DIE KATZE

Nov 15, 2025 Philip Demole Lortz 3 min read

Meow, meow! Tsk, tsk, tsk. Come here, you cuddly thing. Sweet little ducky, sweetie, snuggle-tucky, sweetie-snoozy. That’s roughly how the “conversation” between the stray cat next to our front door and me goes. It sounds romantic, kind of cute. A strange cat as a friend. But so far, it’s a purely one-sided relationship. Every time I walk past her, which is several times a day, I find myself in a situation you’d normally only see in bad college movies: Me, a pimply ginger, skulking down the hallway with my ten books. My thick-rimmed glasses wobble with every sniffle, a daily occurrence thanks to chronic sinusitis. A nerd, a loser, a good-for-nothing lost in the repugnant school system. The only dream that makes me forget the awful school life full of bullying and head-in-the-toilet incidents is going to prom with Mary Thompson. Or at least talk to her. Or at least just accidentally brush against her arm once as I passed by. Feel what it felt like, the warmth. But Mary Thompson couldn’t care less about someone like me. Me, who has nothing to offer and probably nothing else in common with her, except that by the grace of the Lord, pure chance, we happen to be in the same school hallway every day.

That one time it almost happened: I was running late for Math II and was rushing down the dreary hallway. The chess club application form was practically falling out of my folder, my glasses were threatening to slide off my nose at an alarming rate, and the shoelace of my brown patent leather shoes was untied. When I looked up in my panic, there she was. Mary Thompson. I just barely managed to stop about ten centimeters from her. She turned around and looked at me with her breathtaking beauty. I saw each individual hair fluttering in the wind like an angelic wing, loose, casual, elegant. The sky-blue of her crystal-clear eyes enveloped me like a cozy, warm cloud. This feeling, which surely lasted only about three seconds and was certainly comparable to the first hit of heroin—why else would I be addicted to her?—suddenly stopped when she opened her mouth: “MEOW!!!” She bared her sharp teeth, the dark hair on the back of her neck stood on end, and her eyes, which just moments before had shone like the brightest diamonds in the sunlight, contorted in a menacing way. It was a clear command: Steve McMichaels, you loser, get out of my way immediately (and forever)! I lowered my head and obeyed.
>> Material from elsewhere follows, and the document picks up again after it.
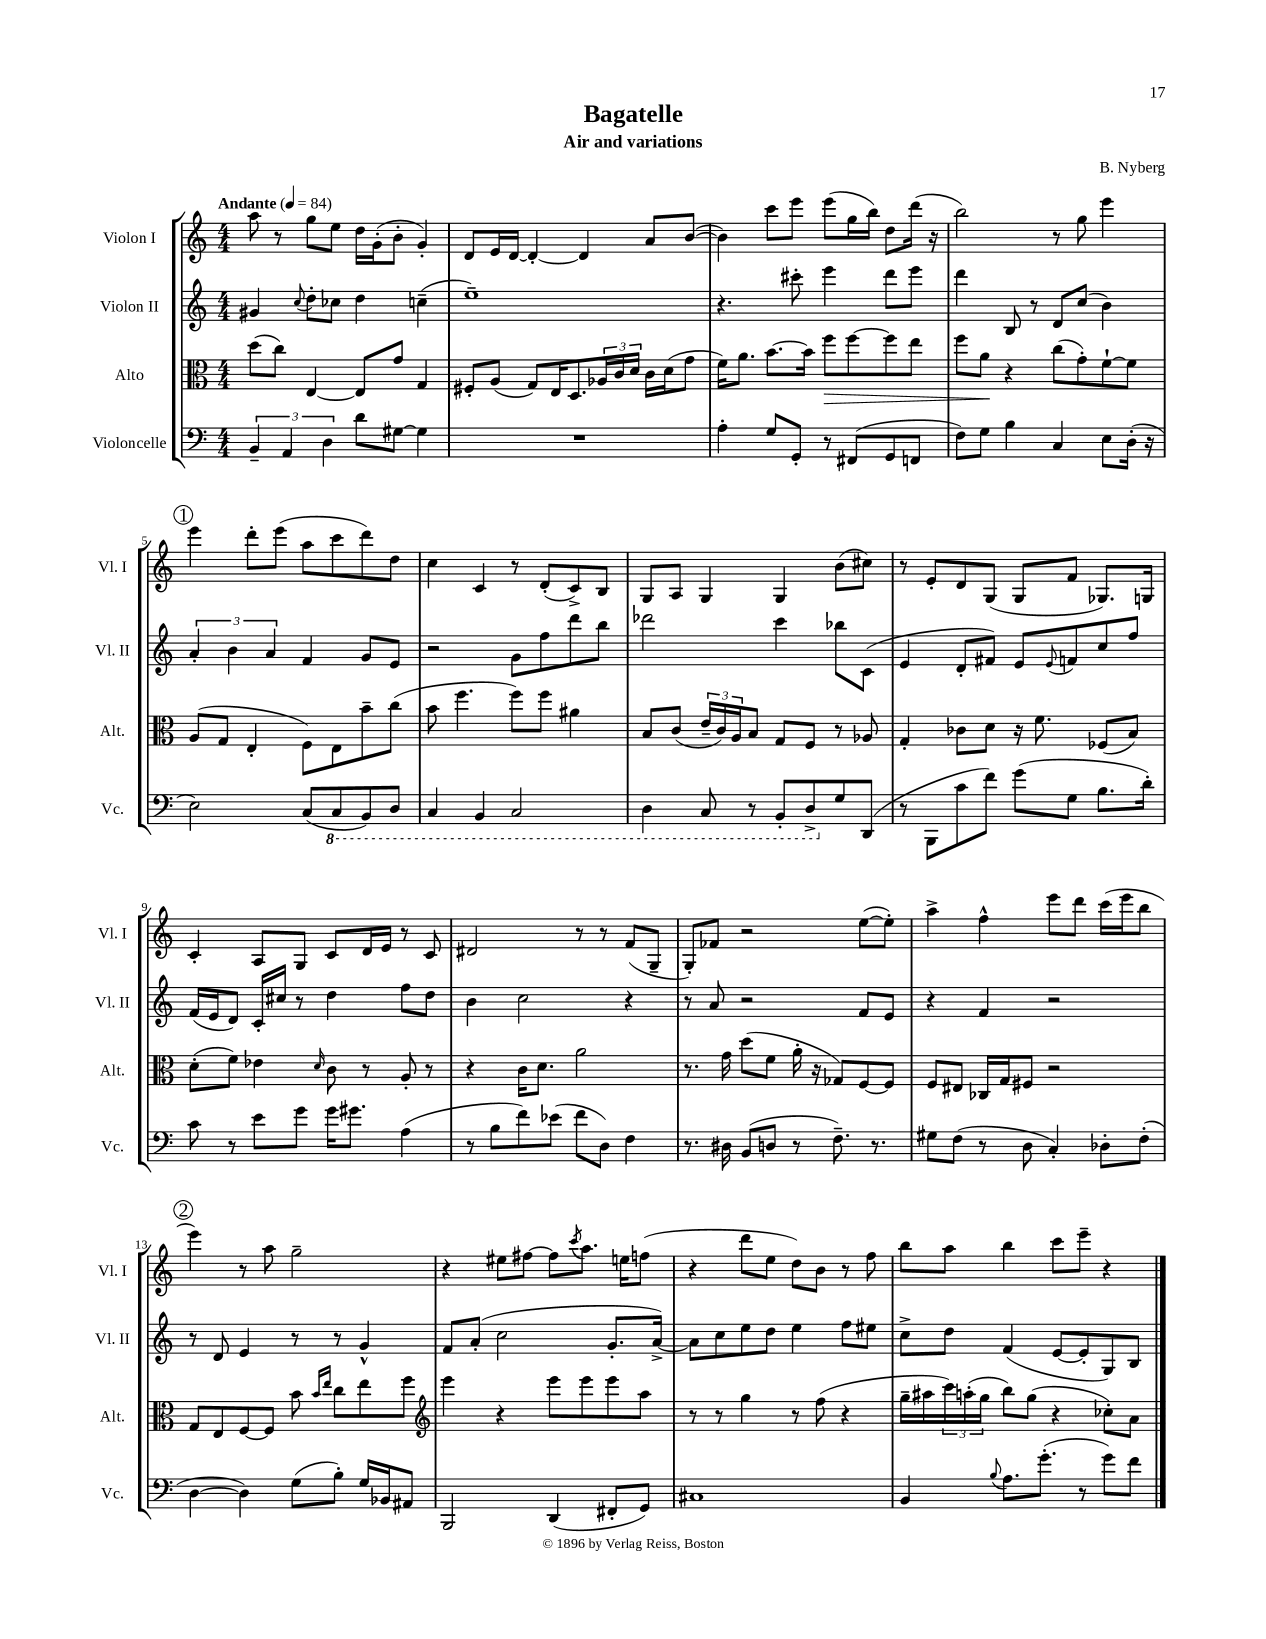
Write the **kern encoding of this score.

I can’t even begin to count how many times I saw her after that incident. How often I’ve imagined, or rather, had to imagine, running my fingers through her glossy fur, gently stroking her behind the ears, and after the third cuddle and a treat or two from the pet shop, inviting her home. How she’d lie beside me by the fireplace, stretch gracefully, yawn deeply, and then slowly snuggle up to my leg so I could pat her. It could be so wonderful.

But she is Mary Thompson. And I am Steve McMichaels. Breathing without air, shadows without light. It’s impossible. It will never be possible. So, forever, I will walk past her, dreaming, and have to fight back a very, very heavy tear. Only she, she who in her unapproachable elegance seems to possess everything, will never know how I feel about her.